All flags live on `AgentProfile` and can be set per-profile in `config.json`.

| Flag | Default | What it does |
|---|---|---|
| `think_enabled` | `true` | Passes `think=True` to LLM on every main-loop call (extended reasoning) |
| `iteration_budget_enabled` | `true` | Injects remaining iteration count into context so model wraps up in time |
| `planning_reflect_enabled` | `false` | Enables Phase 2 advisor review (3 parallel LLM calls, adds latency) |
| `goal_anchoring_enabled` | `true` | Injects goal-reminder system message every N iterations |
| `goal_anchoring_interval` | `5` | N for goal anchoring |
| `anti_stall_enabled` | `true` | Detects looping without todo progress and injects a warning |
| `anti_stall_threshold` | `8` | Consecutive iterations without progress before warning fires |
| `step_validation_enabled` | `false` | Blocks marking a todo step `done` without a `validation` field |
| `adaptive_replan_enabled` | `false` | When a step is marked `failed`, queues a re-plan prompt for the next iteration |
| `subagent_planning_enabled` | `false` | Subagents run their own planning phase |

---

## Tool-calling loop

Runs up to `profile.max_iterations` times.

```
Each iteration:
  1. Check stop_event → yield StreamStopped if set
  2. Build context: _build_context() injects iteration budget and goal anchor (if due)
  3. Check anti-stall: if stalled, append warning message to context
  4. Inject queued adaptive re-plan message (if a step failed last iteration)
  5. llm.stream_complete(context, tool_schemas)
     → ThinkingDelta/ThinkingEnd events during reasoning
     → TextDelta events during text generation
  6a. No tool calls → save session, yield StreamEnd, run workers, return
  6b. Tool calls → execute each, yield ToolEvent, append results to context
  7. Update anti-stall counters, detect newly-failed todo steps
  8. Check if profile switched → reload profile + tools
```

### Sub-agent event forwarding
When `spawn_agent` runs a subagent, its events arrive through `current_event_sink`. The parent drains the queue in real time, yielding subagent events marked with `is_subagent=True`.

### Cooperative stop
Stop is signalled via `current_stop_event` (an `asyncio.Event`). Checked before each LLM call, during streaming, and after tool execution. Never use `task.cancel()` — it corrupts WebSocket state.

---

## Workers

Run sequentially after `StreamEnd`. Currently: `CompressionWorker`.
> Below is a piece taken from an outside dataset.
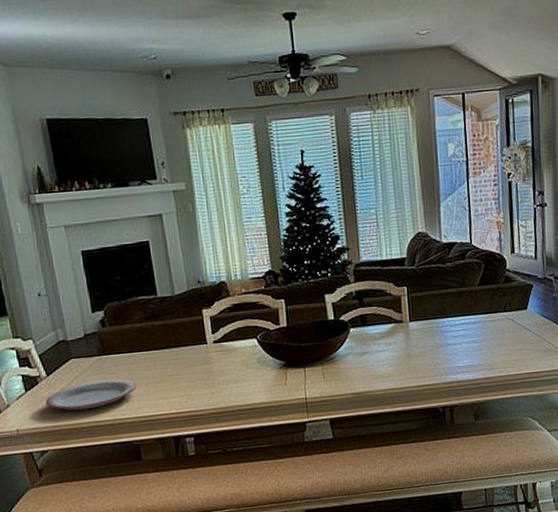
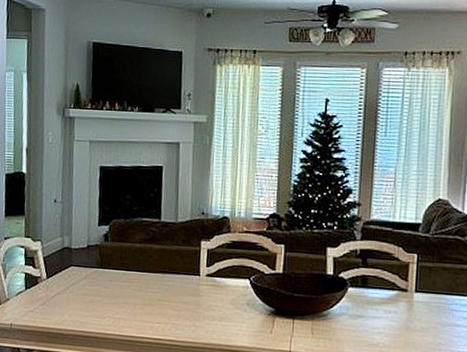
plate: present [45,378,137,411] -> none [40,291,126,318]

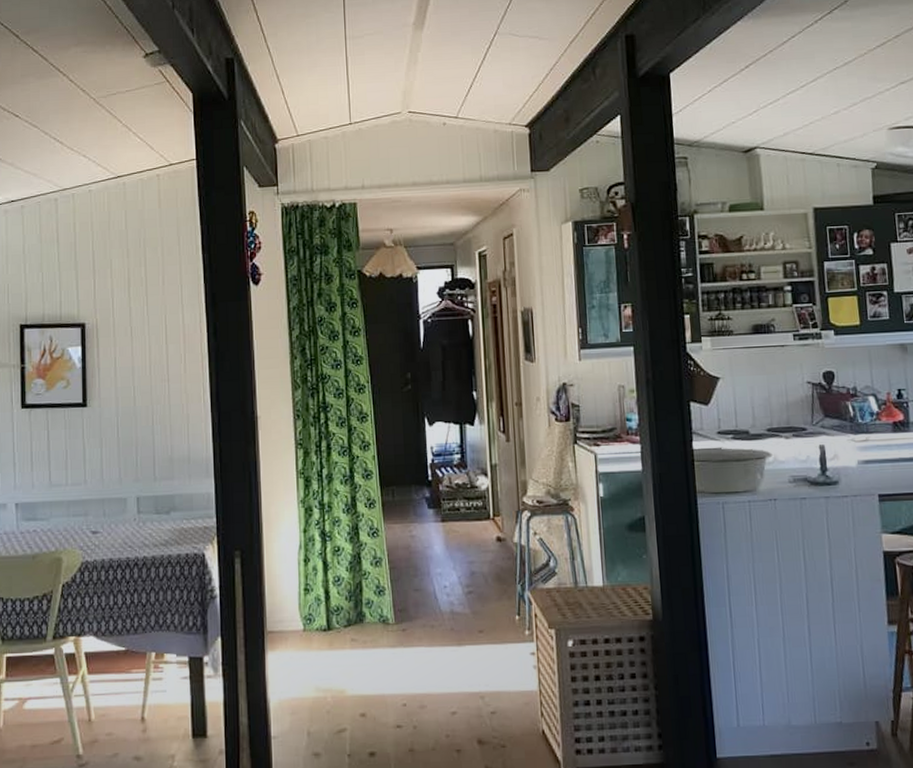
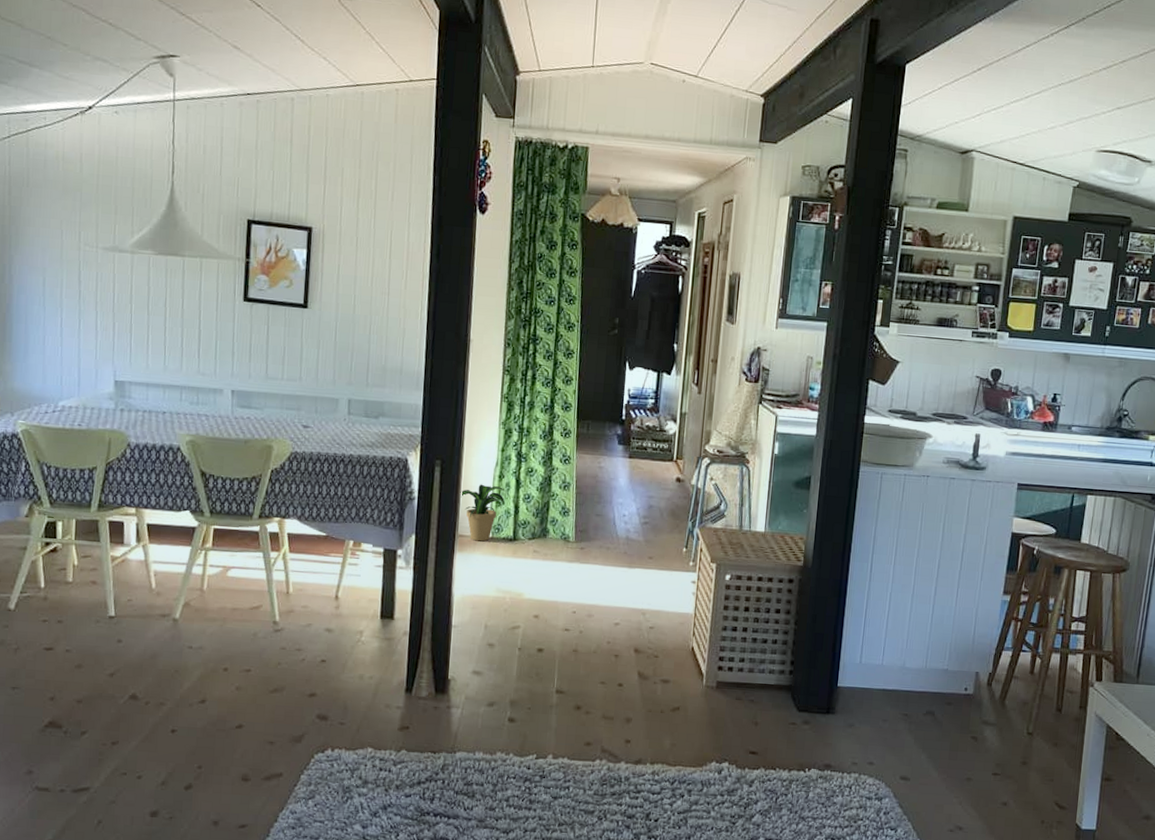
potted plant: none [264,571,319,636] -> present [460,484,511,542]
Pre-turn compression also runs at the start of `run_stream()` if `session.context_token_count` exceeds the threshold. See [`sessions.md`](sessions.md).

---

## System prompt construction (`_build_context`)

Every LLM call receives:
1. System message: `persona + "---" + profile.system_prompt` (injected fresh, never stored).
2. Optional memory message: `"## What I remember about the user\n..."`.
3. `session.context` messages (system messages stripped to avoid duplication).

Profile switches and persona changes take effect immediately.